A GMB member who was exposed to dangerous levels of noise in the workplace for over three decades has been compensated.

Stanley Owston, 67, from Hull has received £4,000 in damages after suffering occupational deafness.

He now uses a hearing aid as a result of the condition, caused by excessive noise.

His hearing became damaged when working for National Grid, as an assistant distribution fitter from 1963 until the early 1990s.

No hearing protection provided

He worked with a number of noisy tools including jackhammers and compressors but wasn’t provided with hearing protection until the mid 1980s.
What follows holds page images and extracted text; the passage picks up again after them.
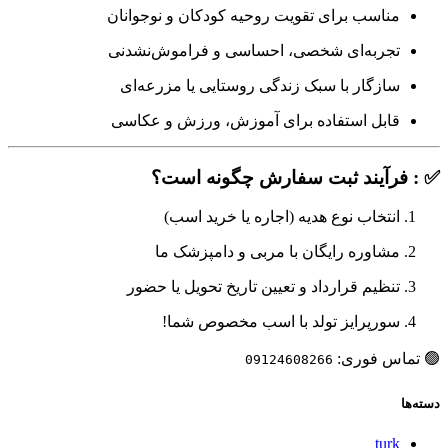
مناسب برای تقویت روحیه کودکان و نوجوانان
تجربه‌ای شخصی، احساسی و فراموش‌نشدنی
سازگار با سبک زندگی روستایی یا مزرعه‌ای
قابل استفاده برای آموزش، ورزش و عکاسی
✅ : فرآیند ثبت سفارش چگونه است؟
انتخاب نوع هدیه (اجاره یا خرید اسب)
مشاوره رایگان با مربی و دامپزشک ما
تنظیم قرارداد و تعیین تاریخ تحویل یا حضور
سورپرایز تولد با اسب مخصوص شما!
🟢 تماس فوری:
09124608266
دسته‌ها
turk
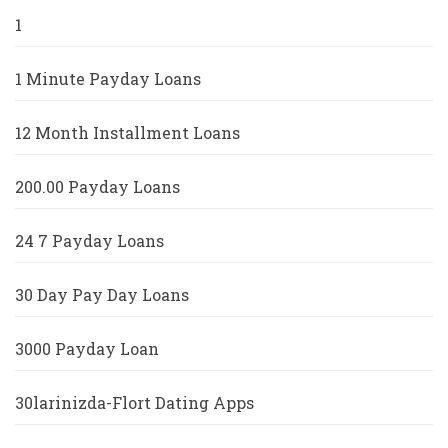
1
1 Minute Payday Loans
12 Month Installment Loans
200.00 Payday Loans
24 7 Payday Loans
30 Day Pay Day Loans
3000 Payday Loan
30larinizda-Flort Dating Apps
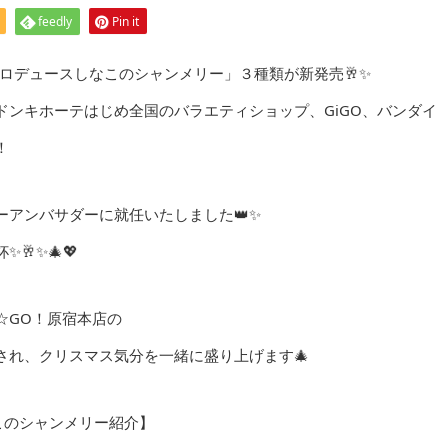
feedly
Pin it
なこプロデュースしなこのシャンメリー」３種類が新発売🥂✨
次ドンキホーテはじめ全国のバラエティショップ、GiGO、バンダイ
！
アンバサダーに就任いたしました👑✨
✨🎄💖
GO☆GO！原宿本店の
され、クリスマス気分を一緒に盛り上げます🎄
このシャンメリー紹介】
Even then, no instruction or advice was given on the dangers of excessive noise.

Mr Owston was advised to pursue compensation by his doctor following an audiogram in December 2006, which confirmed he had noise induced hearing loss in both ears.

He contacted his union, the GMB who instructed their lawyers Thompsons Solicitors.
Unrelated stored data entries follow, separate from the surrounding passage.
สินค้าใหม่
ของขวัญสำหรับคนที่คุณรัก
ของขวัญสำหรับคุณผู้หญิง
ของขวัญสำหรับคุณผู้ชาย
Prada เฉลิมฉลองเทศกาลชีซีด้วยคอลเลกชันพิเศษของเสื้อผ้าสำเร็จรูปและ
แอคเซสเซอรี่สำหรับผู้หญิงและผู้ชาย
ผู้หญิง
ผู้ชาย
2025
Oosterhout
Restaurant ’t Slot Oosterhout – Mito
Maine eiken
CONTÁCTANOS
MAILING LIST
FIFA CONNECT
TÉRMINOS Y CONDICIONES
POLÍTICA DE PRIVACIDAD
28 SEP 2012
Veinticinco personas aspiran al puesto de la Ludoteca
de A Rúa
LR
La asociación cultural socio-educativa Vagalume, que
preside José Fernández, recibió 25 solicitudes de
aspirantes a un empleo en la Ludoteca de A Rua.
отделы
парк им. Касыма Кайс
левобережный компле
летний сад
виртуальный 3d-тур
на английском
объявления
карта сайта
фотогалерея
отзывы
National Grid admitted liability and a settlement was agreed out of court.

Deafness caused by work

Mr Owston, who is now retired, said: “When the doctor told me my ears were damaged he asked me where I had worked. He said that my deafness was without a doubt caused by my work.
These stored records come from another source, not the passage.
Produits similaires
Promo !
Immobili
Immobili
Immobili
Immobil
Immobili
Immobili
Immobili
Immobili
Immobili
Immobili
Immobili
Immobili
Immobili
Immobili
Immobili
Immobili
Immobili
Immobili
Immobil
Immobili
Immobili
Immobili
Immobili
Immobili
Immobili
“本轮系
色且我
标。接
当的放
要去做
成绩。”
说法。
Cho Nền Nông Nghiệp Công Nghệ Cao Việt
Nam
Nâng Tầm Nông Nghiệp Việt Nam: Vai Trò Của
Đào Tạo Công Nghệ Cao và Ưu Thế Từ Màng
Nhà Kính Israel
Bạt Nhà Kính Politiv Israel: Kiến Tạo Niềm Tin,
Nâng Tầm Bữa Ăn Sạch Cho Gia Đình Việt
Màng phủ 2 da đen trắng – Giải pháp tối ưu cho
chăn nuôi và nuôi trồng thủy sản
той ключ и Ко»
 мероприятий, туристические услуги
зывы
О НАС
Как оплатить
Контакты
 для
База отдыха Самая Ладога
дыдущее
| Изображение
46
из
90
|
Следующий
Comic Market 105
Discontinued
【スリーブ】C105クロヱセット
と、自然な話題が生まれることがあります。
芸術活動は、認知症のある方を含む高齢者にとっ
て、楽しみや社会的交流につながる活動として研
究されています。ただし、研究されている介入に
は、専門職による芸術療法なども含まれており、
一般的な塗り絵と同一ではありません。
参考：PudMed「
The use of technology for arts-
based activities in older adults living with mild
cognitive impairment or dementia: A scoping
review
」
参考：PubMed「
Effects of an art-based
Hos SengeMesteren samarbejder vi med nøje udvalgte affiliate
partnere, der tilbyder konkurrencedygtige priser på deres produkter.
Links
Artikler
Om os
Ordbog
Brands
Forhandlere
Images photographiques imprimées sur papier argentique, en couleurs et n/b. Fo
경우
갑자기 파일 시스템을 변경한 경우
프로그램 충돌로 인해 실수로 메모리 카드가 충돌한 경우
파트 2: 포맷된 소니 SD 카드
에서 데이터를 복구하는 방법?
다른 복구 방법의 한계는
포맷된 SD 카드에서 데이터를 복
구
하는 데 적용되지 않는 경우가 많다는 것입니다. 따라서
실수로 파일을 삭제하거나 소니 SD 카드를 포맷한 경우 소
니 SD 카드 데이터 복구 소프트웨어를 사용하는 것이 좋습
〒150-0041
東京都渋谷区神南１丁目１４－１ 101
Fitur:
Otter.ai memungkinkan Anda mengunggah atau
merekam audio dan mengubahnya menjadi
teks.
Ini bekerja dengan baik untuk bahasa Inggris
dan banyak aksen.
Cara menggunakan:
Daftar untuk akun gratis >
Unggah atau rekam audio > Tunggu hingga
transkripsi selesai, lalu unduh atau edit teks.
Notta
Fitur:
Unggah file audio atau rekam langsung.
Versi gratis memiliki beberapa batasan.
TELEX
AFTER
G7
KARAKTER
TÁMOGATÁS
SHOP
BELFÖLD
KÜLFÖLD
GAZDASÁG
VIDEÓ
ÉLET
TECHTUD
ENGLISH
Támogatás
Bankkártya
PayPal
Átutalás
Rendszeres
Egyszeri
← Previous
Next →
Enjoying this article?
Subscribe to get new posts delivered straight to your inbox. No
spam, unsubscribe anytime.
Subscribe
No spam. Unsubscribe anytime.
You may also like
“During the 1960s we didn’t wear any protection on our ears and even after that it was never consistently enforced. We were never warned that we might become deaf as a result of our work. I should not have been put in a situation where my health could suffer. By claiming compensation I wanted to warn others to demand adequate protection for their ears when working in a noisy environment.”

Andy Worth from the GMB said: “Many of our members have been negligently exposed to excessive levels of noise in the workplace by their employers, particularly those working on the highways or in manufacturing. Sadly even with the knowledge and the safety equipment available it continues today.

“It is only right that those deafened through their employer’s negligence should be compensated for the long term damage to their hearing.”

Carol Wild from Thompsons Solicitors added: “Employers have duty of care to ensure their employees are safeguarded against all dangers at work including excessive noise levels. Loss of hearing is sometimes thought to be a hazard of the job, if the employers provided no or no adequate protection it isn’t ‘just one of those things’, its negligent and compensatable.”